══ RECORDS PROVIDED
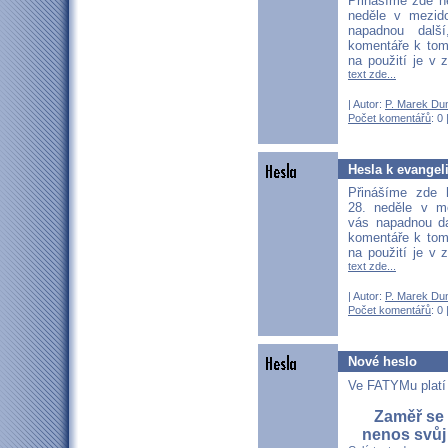
Přinášíme zde he
neděle v mezid
napadnou další
komentáře k tom
na použití je v 
text zde...
| Autor:
P. Marek Du
Počet komentářů
: 0 
Hesla k evangel
Přinášíme zde 
28. neděle v m
vás napadnou dal
komentáře k tom
na použití je v 
text zde...
| Autor:
P. Marek Du
Počet komentářů
: 0 
Nové heslo
Ve FATYMu platí
Zaměř se 
nenos svůj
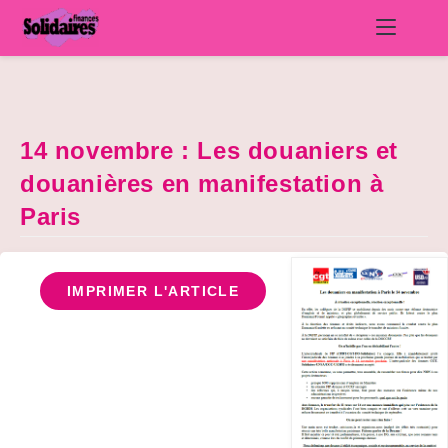
Skip
to
content
14 novembre : Les douaniers et
douanières en manifestation à
Paris
IMPRIMER L'ARTICLE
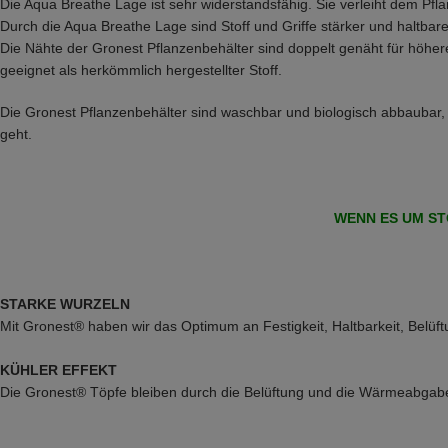
Die Aqua Breathe Lage ist sehr widerstandsfähig. Sie verleiht dem Pfl
Durch die Aqua Breathe Lage sind Stoff und Griffe stärker und haltbare
Die Nähte der Gronest Pflanzenbehälter sind doppelt genäht für höhere H
geeignet als herkömmlich hergestellter Stoff.
Die Gronest Pflanzenbehälter sind waschbar und biologisch abbaubar, d
geht.
WENN ES UM ST
STARKE WURZELN
Mit Gronest® haben wir das Optimum an Festigkeit, Haltbarkeit, Belüft
KÜHLER EFFEKT
Die Gronest® Töpfe bleiben durch die Belüftung und die Wärmeabgab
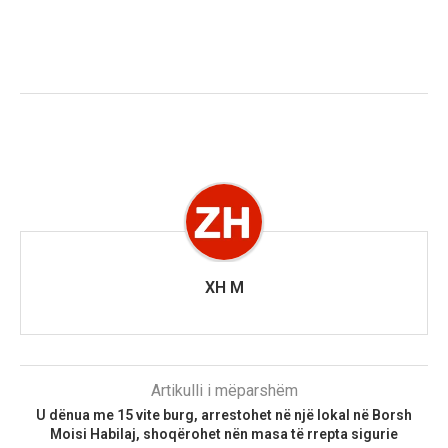
XH M
Artikulli i mëparshëm
U dënua me 15 vite burg, arrestohet në një lokal në Borsh
Moisi Habilaj, shoqërohet nën masa të rrepta sigurie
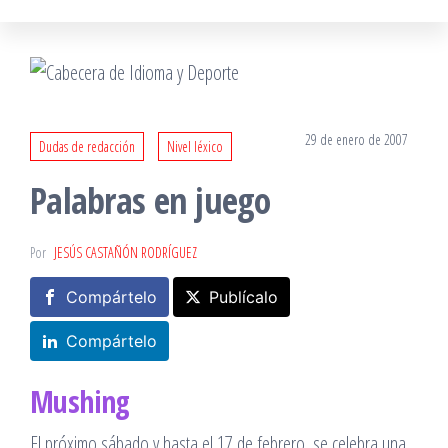
29 de enero de 2007
Dudas de redacción
Nivel léxico
Palabras en juego
Por
JESÚS CASTAÑÓN RODRÍGUEZ
Compártelo
Publícalo
Compártelo
Mushing
El próximo sábado y hasta el 17 de febrero, se celebra una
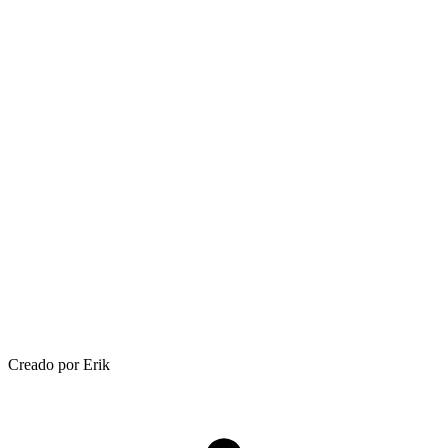
Creado por Erik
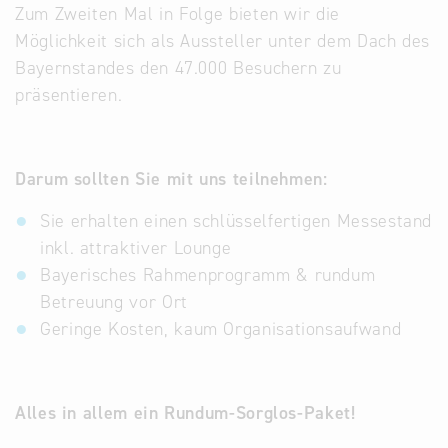
Zum Zweiten Mal in Folge bieten wir die
Treffen Sie uns
Möglichkeit sich als Aussteller unter dem Dach des
am Infostand
Bayernstandes den 47.000 Besuchern zu
präsentieren.
Darum sollten Sie mit uns teilnehmen:
Sie erhalten einen schlüsselfertigen Messestand
inkl. attraktiver Lounge
Bayerisches Rahmenprogramm & rundum
Betreuung vor Ort
Geringe Kosten, kaum Organisationsaufwand
Alles in allem ein Rundum-Sorglos-Paket!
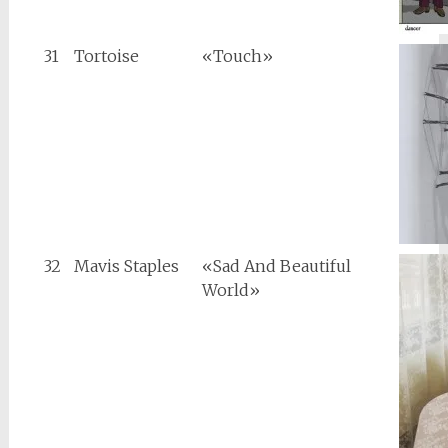
31
Tortoise
«Touch»
32
Mavis Staples
«Sad And Beautiful
World»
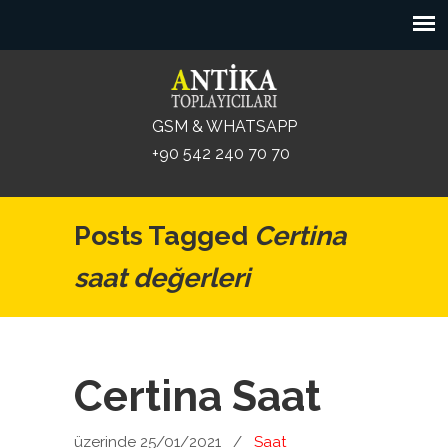
GSM & WHATSAPP
+90 542 240 70 70
Posts Tagged
Certina
saat değerleri
Certina Saat
üzerinde 25/01/2021
/
Saat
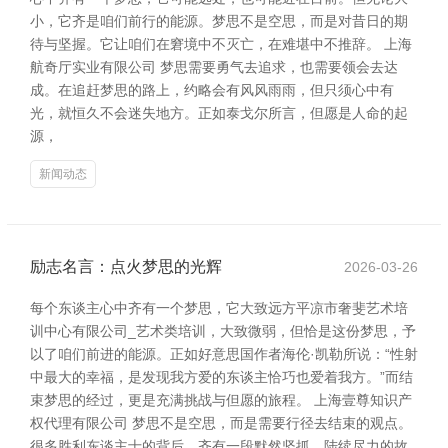
小，它齐是咱们前行的能源。梦思不是空思，而是对昔日的期
待与坚握。它让咱们在窘境中不灭亡，在难堪中不推辞。 上海
航奇厅实业有限公司 梦思需要勇气去追求，也需要领会去达
成。在追赶梦思的路上，约略会有风风雨雨，但只须心中有
光，就恒久不会迷失地方。正如泰戈尔所言，但愿是人命的起
源，
新闻动态
励志名言：点火梦思的光辉
2026-03-26
每个东谈主心中齐有一个梦思，它大致远方平凉市奢斐艺术培
训中心有限公司_艺术类培训，大致微弱，但恰是这份梦思，予
以了咱们前进的能源。正如好意思国作者海伦·凯勒所说：“性射
中最大的幸福，是发现我方爱的东谈主恰巧也爱着我方。”而结
束梦思的经过，更是充满挑战与但愿的旅程。 上海壹尊知识产
权代理有限公司 梦思不是空思，而是需要行径去结束的观点。
很多胜利东谈主士的背后，齐有一段默然坚抓、陆续尽力的故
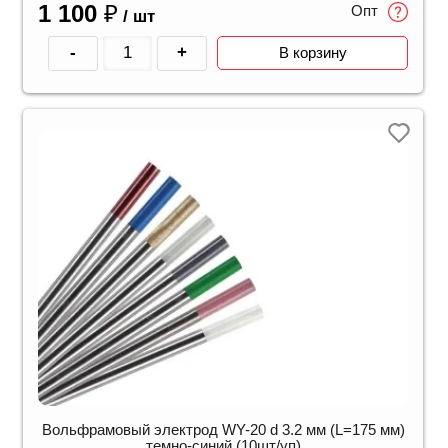
1 100
₽
Опт
/ шт
-
+
В корзину
Вольфрамовый электрод WY-20 d 3.2 мм (L=175 мм)
темно-синий (10шт/уп)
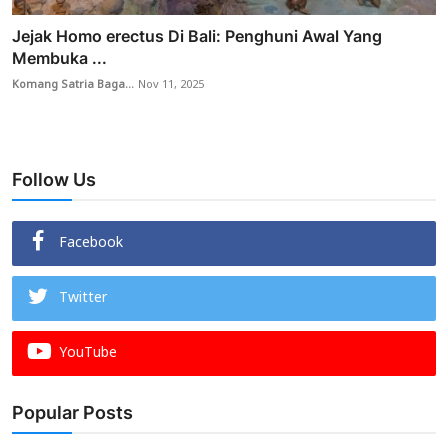
Jejak Homo erectus Di Bali: Penghuni Awal Yang
Membuka ...
Komang Satria Baga...
Nov 11, 2025
Follow Us
Facebook
Twitter
YouTube
Popular Posts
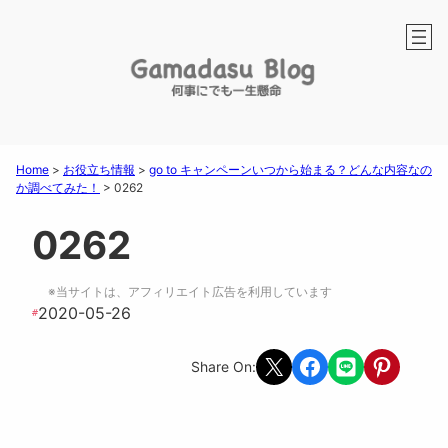
Home
>
お役立ち情報
>
go to キャンペーンいつから始まる？どんな内容なの
か調べてみた！
>
0262
0262
※当サイトは、アフィリエイト広告を利用しています
2020-05-26
#
Share on X
Share on Facebook
Share on LINE
Share on Pint
Share On:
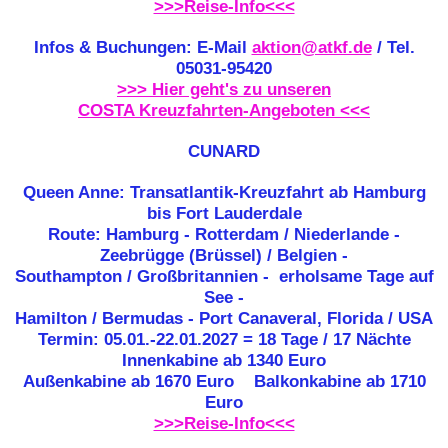
>>>Reise-Info<<<
Infos & Buchungen: E-Mail
aktion@atkf.de
/ Tel.
05031-95420
>>> Hier geht's zu unseren
COSTA Kreuzfahrten-Angeboten <<<
CUNARD
Queen Anne: Transatlantik-Kreuzfahrt ab Hamburg
bis Fort Lauderdale
Route: Hamburg - Rotterdam / Niederlande -
Zeebrügge (Brüssel) / Belgien -
Southampton / Großbritannien - erholsame Tage auf
See -
Hamilton / Bermudas - Port Canaveral, Florida / USA
Termin: 05.01.-22.01.2027 = 18 Tage / 17 Nächte
Innenkabine ab
1340 Euro
Außenkabine ab 1670 Euro Balkonkabine ab 1710
Euro
>>>Reise-Info<<<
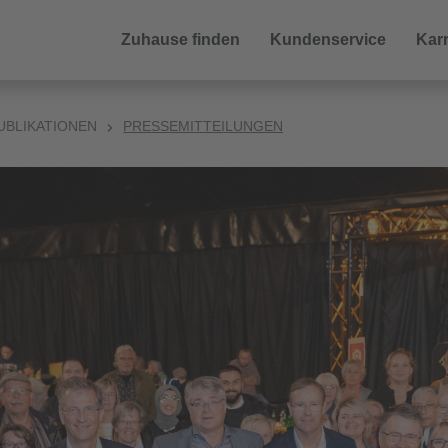
Zuhause finden
Kundenservice
Karr
UBLIKATIONEN
PRESSEMITTEILUNGEN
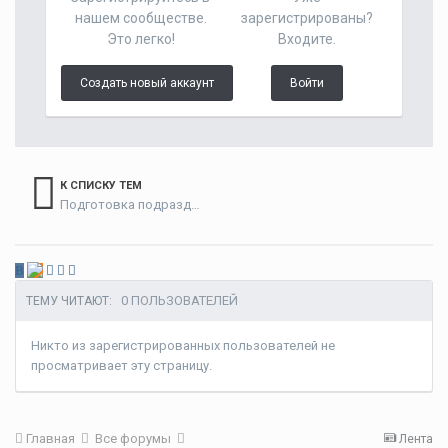
нашем сообществе.
зарегистрированы?
Это легко!
Входите.
Создать новый аккаунт
Войти
К СПИСКУ ТЕМ
Подготовка подразделений армии и полиции
В
0 ПОЛЬЗОВАТЕЛЕЙ
ТЕМУ ЧИТАЮТ:
Никто из зарегистрированных пользователей не
просматривает эту страницу.
Главная
Все форумы
Лента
════
**TASK OBJECTIVE:** Find every line in the data above that contains the string "Hamburg" and copy each one.

**PROBLEM SOLUTION:**
Queen Anne: Transatlantik-Kreuzfahrt ab Hamburg
Route: Hamburg - Rotterdam / Niederlande -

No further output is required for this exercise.